Antoine: Estamos, portanto, longe de soluções padronizadas, devemos abordar o assunto em sua totalidade nas várias dimensões dos processos, da organização e das competências. Portanto, o gerenciamento de mudanças reais é necessário.
Na verdade, é um verdadeiro projeto de transformação. Além disso, a equipe operacional raramente vê o valor da qualidade dos dados. Eles não percebem o impacto negativo para a empresa que pode acontecer sem abordar o problema. Na verdade é perigoso, podemos ter um relatório ou métricas disponíveis, sem que sejam confiáveis. Como as pessoas não estão presas às atividades, isso é erroneamente considerado secundário. As equipes podem cair do topo aplicando Qualidade de Dados em relatórios históricos.
Antoine: Vimos o surgimento de dados abertos, também estamos vendo o surgimento de padrões e modelos de interoperabilidade em nuvem. Identifica oportunidades de melhorias no ecossistema para acelerar o compartilhamento de dados?
Dados abertos é um tópico relevante no qual me interessei no passado e voltarei a ele com mais seriedade. Na minha experiência, os conjuntos de dados exigiram muito esforço para limpar e transformar. O portal data.gouv, por exemplo, fornece dados públicos interessantes, mas não necessariamente qualificados ou padronizados.
“A qualidade dos dados dentro do ecossistema é um problema real, existem muitas oportunidades de melhoria para promover a inovação e a interoperabilidade.”
Samir Amellal
Do ponto de vista empresarial, acho que existem verdadeiras questões setoriais. Por exemplo, não existem modelos ou padrões padronizados para o setor do Retail. Portanto, é difícil compartilhar produtos, nomenclaturas e taxonomias, sendo necessário um esforço de integração e adaptação, mesmo dentro de um mesmo grupo. Este é um desperdício de esforço significativo para um grande número de organizações. Os tópicos devem, portanto, ser tratados por vertical e por setor inicialmente.
Antoine: Além disso, a composição e interoperabilidade dos sistemas é uma questão importante para a entrega contínua de valor, flexibilidade é fundamental. Um caminho foi feito em protocolos técnicos com padrões, mas os padrões funcionais ainda estão subdesenvolvidos.
Completamente, a padronização e a interoperabilidade são reforçadas e podem multiplicar os resultados por dez. Além das empresas e de suas iniciativas individuais de qualidade de dados, acho que temos problemas reais a tratar a esse respeito. Organizações como o W3C estão fazendo esse trabalho no ecossistema da web.
Antoine: Para terminar com uma nota pessoal, tem algum conteúdo que o inspirou e continua a inspirar? Podem ser pessoas, citações, livros ou o que for.
Na área de TI e Dados, tenho um amigo, Luc Julia, que me inspira muito. Ele começou a fazer TI nos EUA em diferentes ambientes, recomendo fortemente seu livro Artificial Intelligence Does Not Exist. Também posso recomendar um livro de Gilles Berton em que fui entrevistado, “CDO”. Vemos que todos temos os mesmos problemas com diferentes questões e contextos.
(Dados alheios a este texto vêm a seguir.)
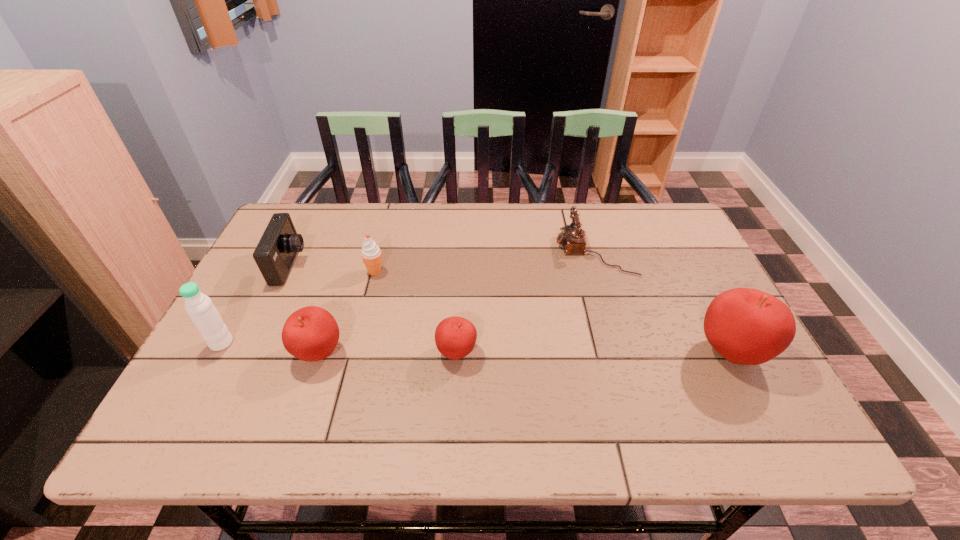
Locate an element on the screen. The height and width of the screenshot is (540, 960). the second tallest apple is located at coordinates (311, 333).

Identify the location of the fifth object from left to right. This screenshot has width=960, height=540. (455, 337).

Locate an element on the screen. the second apple from left to right is located at coordinates (455, 337).

Locate an element on the screen. the rightmost apple is located at coordinates (746, 326).

I want to click on the rightmost object, so click(x=746, y=326).

At what (x,y) coordinates should I click in order to perform the action: click on the sixth object from left to right. Please return your answer as a coordinate pair (x, y). This screenshot has width=960, height=540. Looking at the image, I should click on (572, 239).

You are a GUI agent. You are given a task and a screenshot of the screen. Output one action in this format:
    pyautogui.click(x=<x>, y=<y>)
    Task: Click on the icecream
    The width and height of the screenshot is (960, 540).
    Given the screenshot: What is the action you would take?
    pyautogui.click(x=371, y=253)

Where is `camera`? The image size is (960, 540). camera is located at coordinates (275, 253).

This screenshot has height=540, width=960. Identify the location of water bottle. (204, 315).

This screenshot has width=960, height=540. I want to click on free space located 0.110m on the left of the second shortest apple, so click(247, 353).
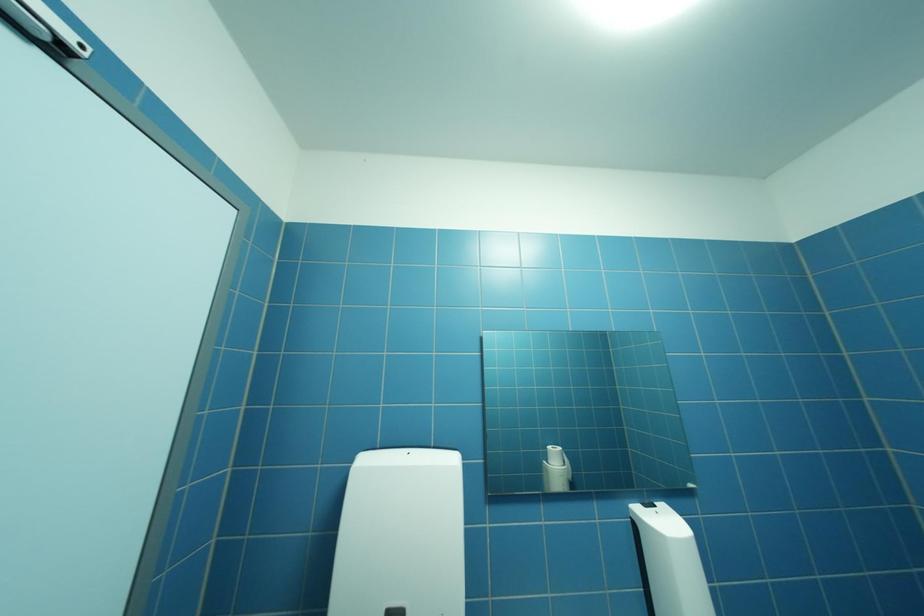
Além desses campos, eu estava muito interessado em econometria e filosofia da ciência, a epistemologia. Isso cobre a definição e o enquadramento de um problema, saber como formular corretamente um problema é mais do que útil em Data Science. Nossos modelos derivam fortemente dessas práticas. David Yom é um filósofo e epistemólogo do empirismo, Karl Popper são pessoas muito inspiradoras para mim. Suas práticas são fundamentais para modelar e compreender problemas e resolvê-los com soluções verdadeiramente relevantes.
Antoine: Obrigado Samir por compartilhar sobre a Data Quality. Uma boa continuação em todas as suas iniciativas e atividades. Pode seguir Samir Amellal aqui.
Conteúdos mencionados
Forrester (2019), Por que os profissionais de marketing não podem ignorar a qualidade dos dados. Relatório.
Luc Julia (2019), Inteligência artificial não existe. Primeiras edições.